Reviewer: badestbitchhh_
Cover:
The structuring of the cover revolves around the plot element and describes the story. It's neat and clean which makes it look attractive and read-worthy but the pink color used in the "centimeters" font is not blending in with the cover, I'll suggest you either choose the soft pink color from the background or black to replace it.
Title:
I yet again like how you used the plot element so deliberately, although it's not that obvious before you read the whole book. For the first time, I thought it was just for relevance but I was wrong, it has a deeper connection with the plot.
Description:
The description is intriguing but the structuring is wrong. Rather than adding dividers and stating YOONMIN AU, you could have finished the whole write-up and then added that it's a Yoonmin AU. I'll also advise you to use the second part as the first one and the first part after that.
Plot:
The plot held deep meaning and teaching for the readers. Even the structuring was good and the usage was done amazingly.
Storyline:
The order was good and I felt the connection but failed to understand a few chapters. Rather than explaining in the last, try detailing every chapter so that the readers are not kept in confusion for so long. Besides that, it was unique to have these kinds of chapters which made me read it till the end with plenty of interest.
Dialogue Delivery:
There were only a few dialogues since the message was more from the thoughts but I still think you could increase the number of dialogues by a bit. Also, I'll advise you to state which perspective you are using in the chapter itself, otherwise, it's a bit confusing.
Indulgent:
I really liked the story and the meaning behind it was good but proper description and statements could have been used to eschew any kind of bemusement.
Characters:
The character description needs improvement since there were only minor details mentioned. The development was quite an inspiration but I'll suggest you write both sides of the story; include Yoongi's point of view more often.
Pace:
The pace was quite good, neither that fast nor that slow, although a few parts seemed a bit fast, like Taehyung's feelings for Jimin. You could have provided more about him, explain their theory, and then reveal this part.
Grammar and Vocab:
Short sentences: At times, I thought it was unnecessary to have two sentences like I got confused. You smiled. This could have been written as I got confused whilst...you smiled.

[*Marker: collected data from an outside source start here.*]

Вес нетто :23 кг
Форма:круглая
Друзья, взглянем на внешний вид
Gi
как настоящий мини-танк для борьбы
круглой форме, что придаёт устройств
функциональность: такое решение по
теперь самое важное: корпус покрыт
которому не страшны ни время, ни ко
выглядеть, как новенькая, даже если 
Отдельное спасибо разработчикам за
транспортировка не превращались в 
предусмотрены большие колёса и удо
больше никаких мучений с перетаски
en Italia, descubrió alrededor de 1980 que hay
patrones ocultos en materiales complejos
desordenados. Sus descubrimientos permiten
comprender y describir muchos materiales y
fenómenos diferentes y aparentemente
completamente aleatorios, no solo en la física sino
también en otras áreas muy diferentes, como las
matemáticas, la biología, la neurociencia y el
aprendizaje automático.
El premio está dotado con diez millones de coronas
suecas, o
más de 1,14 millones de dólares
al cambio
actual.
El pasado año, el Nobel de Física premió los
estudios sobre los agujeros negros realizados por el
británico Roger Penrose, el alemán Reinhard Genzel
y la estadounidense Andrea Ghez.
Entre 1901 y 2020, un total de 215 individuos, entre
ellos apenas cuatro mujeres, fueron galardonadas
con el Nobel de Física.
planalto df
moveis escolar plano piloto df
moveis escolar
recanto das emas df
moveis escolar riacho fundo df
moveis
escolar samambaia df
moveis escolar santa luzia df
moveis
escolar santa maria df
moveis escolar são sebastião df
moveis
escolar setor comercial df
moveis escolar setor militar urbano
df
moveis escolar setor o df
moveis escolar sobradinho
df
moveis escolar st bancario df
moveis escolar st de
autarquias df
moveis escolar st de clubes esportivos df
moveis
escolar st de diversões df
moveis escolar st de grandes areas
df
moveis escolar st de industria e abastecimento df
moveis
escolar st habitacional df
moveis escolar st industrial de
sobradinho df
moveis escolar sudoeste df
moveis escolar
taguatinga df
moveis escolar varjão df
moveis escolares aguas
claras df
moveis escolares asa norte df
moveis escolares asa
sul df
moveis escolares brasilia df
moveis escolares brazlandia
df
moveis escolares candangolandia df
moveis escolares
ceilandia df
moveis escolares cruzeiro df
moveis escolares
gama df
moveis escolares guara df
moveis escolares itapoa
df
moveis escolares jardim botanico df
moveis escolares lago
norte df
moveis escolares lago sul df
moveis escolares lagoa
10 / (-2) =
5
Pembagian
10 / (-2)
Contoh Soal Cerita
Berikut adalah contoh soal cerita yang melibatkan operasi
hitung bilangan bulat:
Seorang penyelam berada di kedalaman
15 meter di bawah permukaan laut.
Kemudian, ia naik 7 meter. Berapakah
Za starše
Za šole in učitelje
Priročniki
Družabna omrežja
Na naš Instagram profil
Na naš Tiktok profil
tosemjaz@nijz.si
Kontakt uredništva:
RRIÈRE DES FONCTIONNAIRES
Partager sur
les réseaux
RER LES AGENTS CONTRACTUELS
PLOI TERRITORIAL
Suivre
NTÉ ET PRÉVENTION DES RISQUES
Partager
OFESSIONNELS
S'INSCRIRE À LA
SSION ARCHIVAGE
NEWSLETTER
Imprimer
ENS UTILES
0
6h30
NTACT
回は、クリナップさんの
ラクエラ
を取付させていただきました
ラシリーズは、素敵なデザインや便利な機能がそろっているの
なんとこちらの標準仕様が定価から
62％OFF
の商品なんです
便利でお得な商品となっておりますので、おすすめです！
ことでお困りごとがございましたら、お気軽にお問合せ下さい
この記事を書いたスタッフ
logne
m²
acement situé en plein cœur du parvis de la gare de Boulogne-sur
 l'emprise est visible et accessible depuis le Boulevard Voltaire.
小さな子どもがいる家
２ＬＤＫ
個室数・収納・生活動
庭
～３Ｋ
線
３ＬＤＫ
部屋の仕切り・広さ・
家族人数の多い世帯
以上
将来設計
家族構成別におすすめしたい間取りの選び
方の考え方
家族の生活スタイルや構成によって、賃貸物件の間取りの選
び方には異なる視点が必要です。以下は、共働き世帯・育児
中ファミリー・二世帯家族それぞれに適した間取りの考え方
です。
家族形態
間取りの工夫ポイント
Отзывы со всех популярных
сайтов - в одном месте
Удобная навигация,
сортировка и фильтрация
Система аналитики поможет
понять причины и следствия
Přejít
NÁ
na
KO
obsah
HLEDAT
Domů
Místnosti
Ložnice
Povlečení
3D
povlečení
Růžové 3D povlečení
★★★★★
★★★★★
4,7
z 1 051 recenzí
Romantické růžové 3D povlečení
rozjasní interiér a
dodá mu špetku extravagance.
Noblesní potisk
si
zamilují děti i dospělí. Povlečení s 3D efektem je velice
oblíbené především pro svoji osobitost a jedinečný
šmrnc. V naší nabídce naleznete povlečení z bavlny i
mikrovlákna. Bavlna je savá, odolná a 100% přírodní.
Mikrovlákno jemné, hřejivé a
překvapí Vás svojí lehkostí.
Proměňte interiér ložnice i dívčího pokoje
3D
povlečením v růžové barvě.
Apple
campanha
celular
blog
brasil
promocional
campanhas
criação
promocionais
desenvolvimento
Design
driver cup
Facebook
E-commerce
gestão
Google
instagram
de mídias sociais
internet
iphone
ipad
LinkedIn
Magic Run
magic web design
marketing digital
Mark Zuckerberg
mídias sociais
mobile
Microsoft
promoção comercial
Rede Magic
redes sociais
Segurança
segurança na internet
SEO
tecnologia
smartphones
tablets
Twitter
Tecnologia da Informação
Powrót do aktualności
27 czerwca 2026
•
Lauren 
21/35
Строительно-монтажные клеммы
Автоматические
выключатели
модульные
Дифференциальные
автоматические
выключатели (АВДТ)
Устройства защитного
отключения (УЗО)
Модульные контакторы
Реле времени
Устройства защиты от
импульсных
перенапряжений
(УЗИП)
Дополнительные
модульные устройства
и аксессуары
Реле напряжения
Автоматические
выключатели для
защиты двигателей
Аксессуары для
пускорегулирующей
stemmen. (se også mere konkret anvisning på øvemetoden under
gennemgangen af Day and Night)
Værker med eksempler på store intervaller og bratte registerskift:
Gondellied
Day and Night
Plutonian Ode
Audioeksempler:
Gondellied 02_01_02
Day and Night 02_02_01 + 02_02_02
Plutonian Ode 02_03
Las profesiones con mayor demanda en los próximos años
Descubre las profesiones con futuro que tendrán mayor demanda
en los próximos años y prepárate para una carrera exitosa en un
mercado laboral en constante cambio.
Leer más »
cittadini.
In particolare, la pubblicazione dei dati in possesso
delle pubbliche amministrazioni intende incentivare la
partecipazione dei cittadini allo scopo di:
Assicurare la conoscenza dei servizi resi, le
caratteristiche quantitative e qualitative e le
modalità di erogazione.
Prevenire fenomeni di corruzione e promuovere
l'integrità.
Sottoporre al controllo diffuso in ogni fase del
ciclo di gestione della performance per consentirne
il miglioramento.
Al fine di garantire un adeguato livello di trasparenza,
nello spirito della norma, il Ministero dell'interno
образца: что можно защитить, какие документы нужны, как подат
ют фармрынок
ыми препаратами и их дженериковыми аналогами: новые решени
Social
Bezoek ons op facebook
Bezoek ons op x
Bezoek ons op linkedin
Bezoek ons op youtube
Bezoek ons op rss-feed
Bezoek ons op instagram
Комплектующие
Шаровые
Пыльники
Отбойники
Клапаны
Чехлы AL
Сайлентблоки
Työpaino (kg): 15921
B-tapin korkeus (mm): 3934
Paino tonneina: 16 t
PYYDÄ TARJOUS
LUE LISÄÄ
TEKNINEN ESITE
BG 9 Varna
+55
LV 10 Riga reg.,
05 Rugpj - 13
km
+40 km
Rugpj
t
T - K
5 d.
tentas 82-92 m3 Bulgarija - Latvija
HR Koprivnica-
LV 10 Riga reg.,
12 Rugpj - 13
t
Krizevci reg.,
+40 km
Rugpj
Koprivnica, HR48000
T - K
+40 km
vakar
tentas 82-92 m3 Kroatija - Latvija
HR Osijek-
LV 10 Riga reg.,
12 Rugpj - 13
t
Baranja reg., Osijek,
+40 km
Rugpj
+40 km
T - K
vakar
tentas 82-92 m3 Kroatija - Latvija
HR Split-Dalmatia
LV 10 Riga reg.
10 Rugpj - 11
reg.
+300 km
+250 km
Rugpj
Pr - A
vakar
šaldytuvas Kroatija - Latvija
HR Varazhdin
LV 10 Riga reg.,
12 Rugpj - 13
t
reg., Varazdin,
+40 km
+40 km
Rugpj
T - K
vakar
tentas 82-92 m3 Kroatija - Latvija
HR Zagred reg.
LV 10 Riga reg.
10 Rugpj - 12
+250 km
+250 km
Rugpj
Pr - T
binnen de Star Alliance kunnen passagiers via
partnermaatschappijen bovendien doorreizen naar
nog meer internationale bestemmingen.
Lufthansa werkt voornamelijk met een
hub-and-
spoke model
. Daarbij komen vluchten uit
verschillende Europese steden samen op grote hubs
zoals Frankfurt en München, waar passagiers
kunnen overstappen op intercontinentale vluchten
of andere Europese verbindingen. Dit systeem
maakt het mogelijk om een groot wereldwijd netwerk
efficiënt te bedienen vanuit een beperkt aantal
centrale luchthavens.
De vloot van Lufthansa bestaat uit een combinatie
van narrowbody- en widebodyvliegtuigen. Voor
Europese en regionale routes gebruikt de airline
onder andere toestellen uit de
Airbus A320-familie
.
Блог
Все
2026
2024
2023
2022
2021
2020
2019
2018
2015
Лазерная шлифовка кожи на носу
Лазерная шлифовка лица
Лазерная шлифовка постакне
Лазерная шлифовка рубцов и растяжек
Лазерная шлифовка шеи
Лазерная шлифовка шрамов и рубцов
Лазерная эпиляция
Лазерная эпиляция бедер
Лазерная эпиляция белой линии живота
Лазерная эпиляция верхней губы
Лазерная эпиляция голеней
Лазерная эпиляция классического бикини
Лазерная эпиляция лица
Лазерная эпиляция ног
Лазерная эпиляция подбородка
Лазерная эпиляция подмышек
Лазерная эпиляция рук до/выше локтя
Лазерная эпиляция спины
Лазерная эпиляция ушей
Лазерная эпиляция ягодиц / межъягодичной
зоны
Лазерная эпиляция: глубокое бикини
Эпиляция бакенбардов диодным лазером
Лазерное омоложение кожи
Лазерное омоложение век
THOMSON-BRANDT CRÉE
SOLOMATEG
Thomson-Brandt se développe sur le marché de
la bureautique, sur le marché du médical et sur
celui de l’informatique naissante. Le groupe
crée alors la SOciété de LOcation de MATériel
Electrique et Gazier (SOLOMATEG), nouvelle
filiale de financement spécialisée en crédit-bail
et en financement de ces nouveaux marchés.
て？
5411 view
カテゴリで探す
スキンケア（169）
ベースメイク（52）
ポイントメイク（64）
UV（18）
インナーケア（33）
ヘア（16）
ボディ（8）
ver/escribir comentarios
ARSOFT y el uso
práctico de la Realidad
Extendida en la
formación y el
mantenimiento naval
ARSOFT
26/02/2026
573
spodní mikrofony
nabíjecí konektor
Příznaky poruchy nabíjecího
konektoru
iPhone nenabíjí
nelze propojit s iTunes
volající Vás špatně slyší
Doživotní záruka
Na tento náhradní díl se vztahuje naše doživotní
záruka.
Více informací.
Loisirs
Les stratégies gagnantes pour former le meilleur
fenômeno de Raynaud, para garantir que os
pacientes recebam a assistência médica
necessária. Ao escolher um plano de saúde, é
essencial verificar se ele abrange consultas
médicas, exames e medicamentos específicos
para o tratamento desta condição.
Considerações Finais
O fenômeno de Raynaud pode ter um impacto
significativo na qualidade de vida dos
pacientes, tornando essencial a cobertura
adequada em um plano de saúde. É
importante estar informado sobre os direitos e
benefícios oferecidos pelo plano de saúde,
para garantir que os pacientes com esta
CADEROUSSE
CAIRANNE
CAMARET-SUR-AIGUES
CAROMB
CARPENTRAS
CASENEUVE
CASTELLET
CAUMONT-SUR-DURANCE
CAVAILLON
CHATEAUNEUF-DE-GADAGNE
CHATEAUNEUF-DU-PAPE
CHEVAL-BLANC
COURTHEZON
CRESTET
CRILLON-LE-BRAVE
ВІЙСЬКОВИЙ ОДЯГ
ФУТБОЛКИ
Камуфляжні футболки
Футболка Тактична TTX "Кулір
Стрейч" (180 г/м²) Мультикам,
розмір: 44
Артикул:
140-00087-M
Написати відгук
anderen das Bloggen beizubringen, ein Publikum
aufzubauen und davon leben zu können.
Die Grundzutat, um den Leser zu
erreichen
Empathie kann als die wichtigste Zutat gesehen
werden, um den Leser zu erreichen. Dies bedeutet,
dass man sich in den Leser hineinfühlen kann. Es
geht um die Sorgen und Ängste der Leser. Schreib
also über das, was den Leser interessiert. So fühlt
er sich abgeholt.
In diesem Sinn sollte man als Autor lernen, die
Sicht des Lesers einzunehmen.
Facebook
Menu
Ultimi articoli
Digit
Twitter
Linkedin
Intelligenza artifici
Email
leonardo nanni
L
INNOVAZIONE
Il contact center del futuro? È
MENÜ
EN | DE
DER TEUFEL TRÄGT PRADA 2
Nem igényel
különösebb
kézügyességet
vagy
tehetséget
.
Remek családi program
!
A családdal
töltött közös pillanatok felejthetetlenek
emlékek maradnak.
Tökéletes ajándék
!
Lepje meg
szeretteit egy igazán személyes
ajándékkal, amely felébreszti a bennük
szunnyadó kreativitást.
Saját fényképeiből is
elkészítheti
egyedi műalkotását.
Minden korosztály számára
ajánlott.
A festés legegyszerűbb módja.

Sentence structuring: Some sentences could have been better, for instance: I heard the signal bell go off. The black and yellow bars lowered down. This could be written as, hearing the signal bell go off, the black and yellow bars lowered down.
Punctuation: There were a few punctuation mistakes like
The last one we shared, It's been three, four months huh?
Here, you should have added an apostrophe(') after It, remove the capitalization from I and add a dash(-) in between three and four.
Strengths: Perspective and voice.
Weakness: Proper description/explanation along with grammar.
Suggestion: I would suggest you read books that have advanced grammar and try writing incidents from your daily life as meticulously as possible. It will help you get a sharper mind and a broader knowledge of both aspects.